Certain resources, such as dataset items, key-value store records, and logs, support streaming directly from the Apify API. This allows you to process large resources incrementally without downloading them entirely into memory, making it ideal for handling large or continuously updated data.

Supported streaming methods:

DatasetClient.stream_items - Stream dataset items incrementally.
KeyValueStoreClient.stream_record - Stream key-value store records as raw data.
LogClient.stream - Stream logs in real time.

These methods return a raw, context-managed httpx.Response object.

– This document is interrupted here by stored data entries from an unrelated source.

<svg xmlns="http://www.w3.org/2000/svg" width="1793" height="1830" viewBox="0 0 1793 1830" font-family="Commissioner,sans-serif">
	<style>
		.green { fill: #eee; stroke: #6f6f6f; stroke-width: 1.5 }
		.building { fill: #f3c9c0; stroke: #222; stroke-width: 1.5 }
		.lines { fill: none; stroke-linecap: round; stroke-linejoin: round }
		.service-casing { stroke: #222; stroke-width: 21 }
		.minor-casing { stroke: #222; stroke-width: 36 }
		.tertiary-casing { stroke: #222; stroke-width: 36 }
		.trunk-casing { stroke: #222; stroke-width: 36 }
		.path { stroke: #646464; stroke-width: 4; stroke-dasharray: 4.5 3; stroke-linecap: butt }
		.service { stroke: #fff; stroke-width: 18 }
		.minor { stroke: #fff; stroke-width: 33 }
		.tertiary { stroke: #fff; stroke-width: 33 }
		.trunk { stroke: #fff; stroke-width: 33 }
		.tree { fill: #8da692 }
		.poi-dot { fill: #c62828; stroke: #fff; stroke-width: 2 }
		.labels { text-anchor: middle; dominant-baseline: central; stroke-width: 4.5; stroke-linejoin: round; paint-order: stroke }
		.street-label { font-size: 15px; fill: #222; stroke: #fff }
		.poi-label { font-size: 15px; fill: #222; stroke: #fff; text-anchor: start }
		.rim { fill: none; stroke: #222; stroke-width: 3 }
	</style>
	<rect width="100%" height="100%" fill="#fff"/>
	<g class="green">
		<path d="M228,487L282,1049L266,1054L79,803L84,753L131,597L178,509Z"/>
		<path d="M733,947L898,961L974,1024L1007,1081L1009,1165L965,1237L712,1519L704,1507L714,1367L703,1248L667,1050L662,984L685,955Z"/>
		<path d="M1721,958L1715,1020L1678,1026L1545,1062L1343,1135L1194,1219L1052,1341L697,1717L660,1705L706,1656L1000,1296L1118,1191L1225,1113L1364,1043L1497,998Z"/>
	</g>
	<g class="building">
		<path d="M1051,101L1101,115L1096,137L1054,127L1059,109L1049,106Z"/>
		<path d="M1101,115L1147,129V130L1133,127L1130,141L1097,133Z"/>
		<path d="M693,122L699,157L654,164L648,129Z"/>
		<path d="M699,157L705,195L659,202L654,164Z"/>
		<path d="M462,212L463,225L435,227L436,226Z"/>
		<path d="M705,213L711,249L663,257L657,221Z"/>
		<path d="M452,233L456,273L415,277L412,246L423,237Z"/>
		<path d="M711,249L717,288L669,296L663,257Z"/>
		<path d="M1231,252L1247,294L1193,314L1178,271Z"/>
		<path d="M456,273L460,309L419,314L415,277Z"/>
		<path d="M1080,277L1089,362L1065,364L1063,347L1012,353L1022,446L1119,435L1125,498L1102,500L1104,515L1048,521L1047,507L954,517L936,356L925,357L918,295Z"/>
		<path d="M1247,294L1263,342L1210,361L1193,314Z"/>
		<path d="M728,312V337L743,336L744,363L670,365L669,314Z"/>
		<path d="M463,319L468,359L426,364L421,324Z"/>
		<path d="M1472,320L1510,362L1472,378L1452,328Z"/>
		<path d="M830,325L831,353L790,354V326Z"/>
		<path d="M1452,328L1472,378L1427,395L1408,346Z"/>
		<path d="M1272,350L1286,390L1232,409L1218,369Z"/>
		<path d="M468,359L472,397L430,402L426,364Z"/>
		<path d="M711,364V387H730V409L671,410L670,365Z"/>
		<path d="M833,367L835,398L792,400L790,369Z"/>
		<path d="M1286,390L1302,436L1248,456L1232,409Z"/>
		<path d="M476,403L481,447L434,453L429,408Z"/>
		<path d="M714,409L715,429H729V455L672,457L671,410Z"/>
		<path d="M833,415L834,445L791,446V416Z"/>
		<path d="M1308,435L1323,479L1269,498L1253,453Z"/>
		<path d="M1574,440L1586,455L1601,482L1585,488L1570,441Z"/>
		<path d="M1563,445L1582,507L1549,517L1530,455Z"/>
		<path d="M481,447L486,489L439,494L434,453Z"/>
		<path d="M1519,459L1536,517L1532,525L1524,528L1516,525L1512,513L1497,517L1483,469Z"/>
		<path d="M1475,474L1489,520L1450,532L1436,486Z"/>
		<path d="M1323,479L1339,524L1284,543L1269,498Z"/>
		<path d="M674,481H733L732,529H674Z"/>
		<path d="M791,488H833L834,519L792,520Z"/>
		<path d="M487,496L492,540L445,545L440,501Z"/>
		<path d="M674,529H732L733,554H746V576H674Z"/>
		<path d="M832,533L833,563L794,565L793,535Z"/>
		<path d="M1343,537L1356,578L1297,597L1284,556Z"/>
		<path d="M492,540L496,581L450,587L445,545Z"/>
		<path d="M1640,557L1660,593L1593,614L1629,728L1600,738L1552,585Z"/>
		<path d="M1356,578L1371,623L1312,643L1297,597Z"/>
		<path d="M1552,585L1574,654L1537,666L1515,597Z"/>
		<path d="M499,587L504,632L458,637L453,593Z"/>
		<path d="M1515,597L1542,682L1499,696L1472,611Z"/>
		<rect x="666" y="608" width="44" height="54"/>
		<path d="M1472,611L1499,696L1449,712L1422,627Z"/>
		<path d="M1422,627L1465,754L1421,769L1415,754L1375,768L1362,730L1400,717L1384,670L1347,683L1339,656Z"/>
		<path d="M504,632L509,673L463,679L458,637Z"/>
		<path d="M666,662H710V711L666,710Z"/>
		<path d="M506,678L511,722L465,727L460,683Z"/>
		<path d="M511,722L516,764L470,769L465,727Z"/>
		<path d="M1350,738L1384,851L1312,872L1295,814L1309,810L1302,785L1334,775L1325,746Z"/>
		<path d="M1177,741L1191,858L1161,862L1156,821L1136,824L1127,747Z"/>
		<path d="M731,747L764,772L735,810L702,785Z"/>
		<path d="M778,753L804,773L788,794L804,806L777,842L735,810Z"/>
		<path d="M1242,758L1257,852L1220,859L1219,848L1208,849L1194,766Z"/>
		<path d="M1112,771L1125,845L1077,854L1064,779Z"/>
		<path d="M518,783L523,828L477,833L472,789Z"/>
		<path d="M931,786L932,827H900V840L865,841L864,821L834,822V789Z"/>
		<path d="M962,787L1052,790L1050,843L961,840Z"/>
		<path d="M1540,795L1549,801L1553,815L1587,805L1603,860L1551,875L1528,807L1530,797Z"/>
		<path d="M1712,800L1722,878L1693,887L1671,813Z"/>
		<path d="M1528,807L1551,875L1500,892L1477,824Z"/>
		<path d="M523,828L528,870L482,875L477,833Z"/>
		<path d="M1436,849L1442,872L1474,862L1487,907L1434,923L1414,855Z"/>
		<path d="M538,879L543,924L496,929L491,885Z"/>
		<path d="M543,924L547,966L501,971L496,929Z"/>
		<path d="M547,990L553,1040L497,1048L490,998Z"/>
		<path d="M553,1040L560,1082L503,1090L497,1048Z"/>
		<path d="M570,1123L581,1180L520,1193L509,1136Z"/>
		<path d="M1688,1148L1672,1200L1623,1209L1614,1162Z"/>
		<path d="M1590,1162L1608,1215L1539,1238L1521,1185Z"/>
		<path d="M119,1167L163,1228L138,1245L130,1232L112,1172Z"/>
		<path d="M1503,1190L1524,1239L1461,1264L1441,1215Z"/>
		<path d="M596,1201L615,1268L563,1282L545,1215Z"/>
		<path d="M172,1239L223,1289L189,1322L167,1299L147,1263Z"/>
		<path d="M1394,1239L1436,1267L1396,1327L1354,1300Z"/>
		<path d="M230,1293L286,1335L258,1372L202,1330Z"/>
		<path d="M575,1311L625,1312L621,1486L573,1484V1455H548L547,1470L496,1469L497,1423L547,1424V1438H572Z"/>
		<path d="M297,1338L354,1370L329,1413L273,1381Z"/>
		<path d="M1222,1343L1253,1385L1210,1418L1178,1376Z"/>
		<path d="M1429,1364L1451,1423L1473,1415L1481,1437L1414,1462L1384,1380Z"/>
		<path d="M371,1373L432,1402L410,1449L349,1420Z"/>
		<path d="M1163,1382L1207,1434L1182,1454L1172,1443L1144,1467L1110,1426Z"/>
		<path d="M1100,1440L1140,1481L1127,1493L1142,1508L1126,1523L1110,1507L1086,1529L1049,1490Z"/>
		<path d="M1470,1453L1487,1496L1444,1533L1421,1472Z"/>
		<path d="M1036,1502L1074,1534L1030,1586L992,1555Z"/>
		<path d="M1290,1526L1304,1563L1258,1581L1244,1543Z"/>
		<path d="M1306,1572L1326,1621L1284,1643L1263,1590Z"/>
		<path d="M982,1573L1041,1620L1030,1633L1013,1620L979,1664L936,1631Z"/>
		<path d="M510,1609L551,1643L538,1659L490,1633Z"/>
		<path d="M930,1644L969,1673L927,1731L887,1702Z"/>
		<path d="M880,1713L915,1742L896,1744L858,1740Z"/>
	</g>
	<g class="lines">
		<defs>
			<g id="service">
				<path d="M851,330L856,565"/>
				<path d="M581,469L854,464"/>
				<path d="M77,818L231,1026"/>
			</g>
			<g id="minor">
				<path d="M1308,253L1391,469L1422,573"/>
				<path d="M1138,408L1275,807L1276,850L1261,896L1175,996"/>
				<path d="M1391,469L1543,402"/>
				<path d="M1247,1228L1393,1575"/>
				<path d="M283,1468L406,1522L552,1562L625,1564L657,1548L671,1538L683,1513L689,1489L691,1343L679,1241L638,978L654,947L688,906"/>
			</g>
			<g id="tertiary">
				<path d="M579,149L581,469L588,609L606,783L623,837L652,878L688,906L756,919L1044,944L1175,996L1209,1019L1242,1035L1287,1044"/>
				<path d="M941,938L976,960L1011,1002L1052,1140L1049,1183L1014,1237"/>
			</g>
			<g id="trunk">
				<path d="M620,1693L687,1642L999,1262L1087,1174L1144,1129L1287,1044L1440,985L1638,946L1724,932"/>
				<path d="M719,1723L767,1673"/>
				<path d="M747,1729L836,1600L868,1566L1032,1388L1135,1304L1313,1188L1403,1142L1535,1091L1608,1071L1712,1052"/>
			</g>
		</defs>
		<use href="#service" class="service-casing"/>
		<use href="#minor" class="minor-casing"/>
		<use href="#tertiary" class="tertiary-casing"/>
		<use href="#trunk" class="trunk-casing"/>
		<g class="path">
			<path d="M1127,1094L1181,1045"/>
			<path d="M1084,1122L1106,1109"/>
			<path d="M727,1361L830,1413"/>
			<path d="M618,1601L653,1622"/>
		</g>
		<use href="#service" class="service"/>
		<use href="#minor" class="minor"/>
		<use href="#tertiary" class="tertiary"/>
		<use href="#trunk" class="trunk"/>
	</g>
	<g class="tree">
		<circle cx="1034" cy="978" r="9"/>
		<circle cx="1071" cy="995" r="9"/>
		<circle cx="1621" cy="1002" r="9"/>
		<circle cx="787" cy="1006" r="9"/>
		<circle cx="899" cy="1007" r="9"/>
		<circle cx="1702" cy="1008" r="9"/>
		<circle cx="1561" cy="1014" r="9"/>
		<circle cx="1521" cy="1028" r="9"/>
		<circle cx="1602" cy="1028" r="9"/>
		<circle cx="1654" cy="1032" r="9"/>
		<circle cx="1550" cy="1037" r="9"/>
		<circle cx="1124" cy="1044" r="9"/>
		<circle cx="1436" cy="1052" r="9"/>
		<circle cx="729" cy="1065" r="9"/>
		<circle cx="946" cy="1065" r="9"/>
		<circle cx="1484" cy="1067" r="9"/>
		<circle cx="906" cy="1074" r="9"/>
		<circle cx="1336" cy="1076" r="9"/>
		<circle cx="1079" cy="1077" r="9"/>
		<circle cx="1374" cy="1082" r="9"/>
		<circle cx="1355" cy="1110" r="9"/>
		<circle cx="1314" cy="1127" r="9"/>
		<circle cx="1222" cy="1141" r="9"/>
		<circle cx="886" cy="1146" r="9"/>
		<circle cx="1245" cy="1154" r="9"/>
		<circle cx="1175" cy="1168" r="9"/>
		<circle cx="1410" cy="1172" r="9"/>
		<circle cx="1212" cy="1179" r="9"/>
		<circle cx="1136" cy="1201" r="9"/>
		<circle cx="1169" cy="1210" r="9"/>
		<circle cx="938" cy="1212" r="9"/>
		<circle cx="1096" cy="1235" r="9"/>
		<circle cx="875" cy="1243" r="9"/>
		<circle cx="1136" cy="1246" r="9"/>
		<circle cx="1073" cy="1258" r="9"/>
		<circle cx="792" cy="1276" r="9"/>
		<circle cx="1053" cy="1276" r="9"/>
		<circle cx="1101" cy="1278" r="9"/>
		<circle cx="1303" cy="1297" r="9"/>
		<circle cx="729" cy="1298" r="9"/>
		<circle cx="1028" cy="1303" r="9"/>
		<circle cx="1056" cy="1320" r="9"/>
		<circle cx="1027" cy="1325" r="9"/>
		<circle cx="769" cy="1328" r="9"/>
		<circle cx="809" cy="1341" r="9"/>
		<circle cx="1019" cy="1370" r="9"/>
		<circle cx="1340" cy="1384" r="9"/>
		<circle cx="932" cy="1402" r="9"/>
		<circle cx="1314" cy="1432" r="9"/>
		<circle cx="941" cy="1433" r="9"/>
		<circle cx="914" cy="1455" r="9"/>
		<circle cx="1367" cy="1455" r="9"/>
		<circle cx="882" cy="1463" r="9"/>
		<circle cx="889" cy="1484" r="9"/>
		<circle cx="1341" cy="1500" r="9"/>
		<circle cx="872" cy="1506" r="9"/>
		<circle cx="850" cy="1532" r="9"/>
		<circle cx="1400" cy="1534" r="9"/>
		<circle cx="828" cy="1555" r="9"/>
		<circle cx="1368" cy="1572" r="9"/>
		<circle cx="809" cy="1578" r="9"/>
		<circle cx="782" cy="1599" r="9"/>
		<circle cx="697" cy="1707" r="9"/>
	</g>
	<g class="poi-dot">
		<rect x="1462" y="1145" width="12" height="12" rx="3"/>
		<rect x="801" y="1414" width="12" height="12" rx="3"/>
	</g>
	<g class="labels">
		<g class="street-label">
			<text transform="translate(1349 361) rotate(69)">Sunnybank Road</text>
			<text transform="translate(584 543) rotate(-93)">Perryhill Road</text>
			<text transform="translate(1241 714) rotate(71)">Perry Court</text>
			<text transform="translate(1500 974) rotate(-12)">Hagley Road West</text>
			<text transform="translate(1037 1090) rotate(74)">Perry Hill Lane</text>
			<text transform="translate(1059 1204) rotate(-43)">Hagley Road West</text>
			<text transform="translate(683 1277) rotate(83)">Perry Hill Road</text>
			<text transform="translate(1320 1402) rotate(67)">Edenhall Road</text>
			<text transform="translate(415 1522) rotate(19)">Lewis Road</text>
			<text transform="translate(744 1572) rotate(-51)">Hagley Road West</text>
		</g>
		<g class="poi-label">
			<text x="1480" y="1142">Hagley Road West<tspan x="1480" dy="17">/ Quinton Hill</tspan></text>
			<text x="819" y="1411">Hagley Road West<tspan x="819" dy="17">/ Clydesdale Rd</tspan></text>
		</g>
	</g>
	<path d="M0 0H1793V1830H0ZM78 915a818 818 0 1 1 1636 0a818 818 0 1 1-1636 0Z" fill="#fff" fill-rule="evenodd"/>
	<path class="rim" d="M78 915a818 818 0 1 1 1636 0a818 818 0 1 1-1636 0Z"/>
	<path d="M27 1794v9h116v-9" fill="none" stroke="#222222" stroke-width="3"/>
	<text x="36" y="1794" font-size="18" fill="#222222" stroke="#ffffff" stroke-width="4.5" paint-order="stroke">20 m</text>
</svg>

The response must be consumed within a with block to ensure that the connection is closed automatically, preventing memory leaks or unclosed connections.

The following example demonstrates how to stream the logs of an Actor run incrementally:

Async client
Sync client

from apify_client import ApifyClientAsync

TOKEN = 'MY-APIFY-TOKEN'


async def main() -> None:
    apify_client = ApifyClientAsync(TOKEN)
    run_client = apify_client.run('MY-RUN-ID')
    log_client = run_client.log()

    async with log_client.stream() as log_stream:
        if log_stream:
            for line in log_stream.iter_lines():
                print(line)

from apify_client import ApifyClient

TOKEN = 'MY-APIFY-TOKEN'


def main() -> None:
    apify_client = ApifyClient(TOKEN)
    run_client = apify_client.run('MY-RUN-ID')
    log_client = run_client.log()

    with log_client.stream() as log_stream:
        if log_stream:
            for line in log_stream.iter_lines():
                print(line)

Streaming offers several key benefits. It ensures memory efficiency by loading only a small portion of the resource into memory at any given time, making it ideal for handling large data. It enables real-time processing, allowing you to start working with data immediately as it is received. With automatic resource management, using the with statement ensures that connections are properly closed, preventing memory leaks or unclosed connections. This approach is valuable for processing large logs, datasets, or files on the fly without the need to download them entirely.